Selected extract
####################

Research
Fig.1 Integrative approach to understand neural circuit function
Brain is composed of over 100 billions of neurons. Neurons are highly differentiated in their morphological and biophysical properties. Furthermore, they are interconnected with each other via synapses, thus creating complex neural circuits. Recent advances in neuroscience give us a wealth of knowledge on the anatomical basis of neural circuits and also the properties of individual neurons and synapses. However, how these features actually shape a specific function of neural circuits is not well understood. We are addressing this question by using various techniques of electrophysiology, optics, morphology, molecular biology, and computations depending on the purpose of experiments (Fig.1). We currently have two core projects.
Neural mechanisms of sound localization
Fig.2 Sound localization circuit in brainstem
Our main research subject is mechanisms of sound localization. Sound localization is a behavior to identify the direction of sounds and requires detecting a difference in sound arrival times between the two ears (Fig.2). We can resolve as small as 1 degree of sound source changes along the horizontal plane, which corresponds to 10 microseconds of interaural time difference. This resolution of time is outstanding, considering that action potentials often have duration in the order of a millisecond in the brain. We are interested in how such a small time difference is extracted by binaural coincidence detector neurons in a brainstem circuit, and have studied their signal integration mechanisms using chicken brain slices. We are also interested in mechanisms how thus extracted binaural information is processed at higher order nuclei to create an auditory space map in the brain.
Structural plasticity at the axonal trigger zone
Fig.3 Axon initial segment plasticity after hearing loss
Axon initial segment (AIS) is a highly specialized neuronal structure that separates axonal and somatodendritic compartments. AIS is enriched with voltage-gated Na channels, and plays a critical role in initiating action potentials. We showed in brainstem auditory neurons that deprivation auditory nerve activity increased the length of AIS, thereby enhancing the excitability of the neurons (Fig.3). This indicates that AIS is highly plastic and changes its structure to regulate neuronal activity. Neural activity is crucial for the maintenance of neural circuit. Thus, this reorganization of AIS may work as a homeostatic mechanism to compensate for the loss of auditory nerve activity, thereby contributing to the maintenance of auditory circuits after hearing loss. We are now elucidating properties, mechanisms, and function of this AIS plasticity. The findings will reinforce our knowledge on how neural circuit function is achieved and maintained in an experience dependent manner.

####################

Extracted records
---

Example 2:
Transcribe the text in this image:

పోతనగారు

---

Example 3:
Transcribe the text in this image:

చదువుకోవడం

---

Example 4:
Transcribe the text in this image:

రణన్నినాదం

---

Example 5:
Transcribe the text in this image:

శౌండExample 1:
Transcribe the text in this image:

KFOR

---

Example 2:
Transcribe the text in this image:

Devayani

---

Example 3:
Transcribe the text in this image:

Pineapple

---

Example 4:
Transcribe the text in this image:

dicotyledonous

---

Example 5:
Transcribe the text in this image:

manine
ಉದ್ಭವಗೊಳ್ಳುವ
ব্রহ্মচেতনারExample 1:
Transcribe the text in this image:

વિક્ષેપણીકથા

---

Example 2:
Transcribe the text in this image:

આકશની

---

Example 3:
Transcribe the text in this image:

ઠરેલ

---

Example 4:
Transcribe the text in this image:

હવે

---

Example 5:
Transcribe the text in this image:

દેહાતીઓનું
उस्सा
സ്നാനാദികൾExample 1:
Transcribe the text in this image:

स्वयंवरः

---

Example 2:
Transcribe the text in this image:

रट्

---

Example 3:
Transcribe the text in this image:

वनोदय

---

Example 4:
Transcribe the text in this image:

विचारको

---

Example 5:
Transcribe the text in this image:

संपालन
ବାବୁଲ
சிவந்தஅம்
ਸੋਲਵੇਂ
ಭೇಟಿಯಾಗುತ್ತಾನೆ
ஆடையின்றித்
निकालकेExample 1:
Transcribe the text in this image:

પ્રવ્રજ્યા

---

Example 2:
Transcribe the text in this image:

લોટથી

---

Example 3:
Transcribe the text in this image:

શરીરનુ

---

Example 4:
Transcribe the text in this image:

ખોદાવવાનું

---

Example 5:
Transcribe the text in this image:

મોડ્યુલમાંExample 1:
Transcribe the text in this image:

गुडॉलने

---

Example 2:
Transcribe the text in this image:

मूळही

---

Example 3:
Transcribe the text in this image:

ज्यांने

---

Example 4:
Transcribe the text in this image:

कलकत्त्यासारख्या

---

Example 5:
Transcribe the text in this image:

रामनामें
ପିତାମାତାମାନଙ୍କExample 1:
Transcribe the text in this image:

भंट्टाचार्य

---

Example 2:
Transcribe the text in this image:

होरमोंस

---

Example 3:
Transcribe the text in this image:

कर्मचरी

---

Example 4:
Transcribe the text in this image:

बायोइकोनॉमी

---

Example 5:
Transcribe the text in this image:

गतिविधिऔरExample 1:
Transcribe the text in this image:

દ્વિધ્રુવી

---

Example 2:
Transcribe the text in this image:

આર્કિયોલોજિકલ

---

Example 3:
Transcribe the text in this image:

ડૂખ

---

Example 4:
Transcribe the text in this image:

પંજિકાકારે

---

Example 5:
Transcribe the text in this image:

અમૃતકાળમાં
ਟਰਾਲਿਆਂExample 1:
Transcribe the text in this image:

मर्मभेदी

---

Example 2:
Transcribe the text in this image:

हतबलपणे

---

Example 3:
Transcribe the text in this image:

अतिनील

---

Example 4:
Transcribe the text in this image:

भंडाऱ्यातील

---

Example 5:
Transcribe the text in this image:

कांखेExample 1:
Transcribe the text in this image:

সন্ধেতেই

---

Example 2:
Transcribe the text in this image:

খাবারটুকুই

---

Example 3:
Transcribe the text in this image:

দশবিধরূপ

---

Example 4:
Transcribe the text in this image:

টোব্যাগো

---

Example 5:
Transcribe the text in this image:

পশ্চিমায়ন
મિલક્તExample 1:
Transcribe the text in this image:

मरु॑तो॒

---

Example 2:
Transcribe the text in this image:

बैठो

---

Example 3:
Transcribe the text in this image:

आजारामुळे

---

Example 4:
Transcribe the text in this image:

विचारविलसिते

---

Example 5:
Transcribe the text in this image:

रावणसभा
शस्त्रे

####################

Exercise instructions
Please sum up the text on neural circuit research in two sentences. The material is not needed for this.

Answer space
The group studies how neuronal and synaptic features shape specific neural circuit functions, using electrophysiology, optics, morphology, molecular biology, and computation across two core projects. One project examines how brainstem coincidence detector neurons extract tiny interaural time differences for sound localization, and the other shows that losing auditory nerve activity lengthens the axon initial segment and raises neuronal excitability, which may help maintain auditory circuits after hearing loss.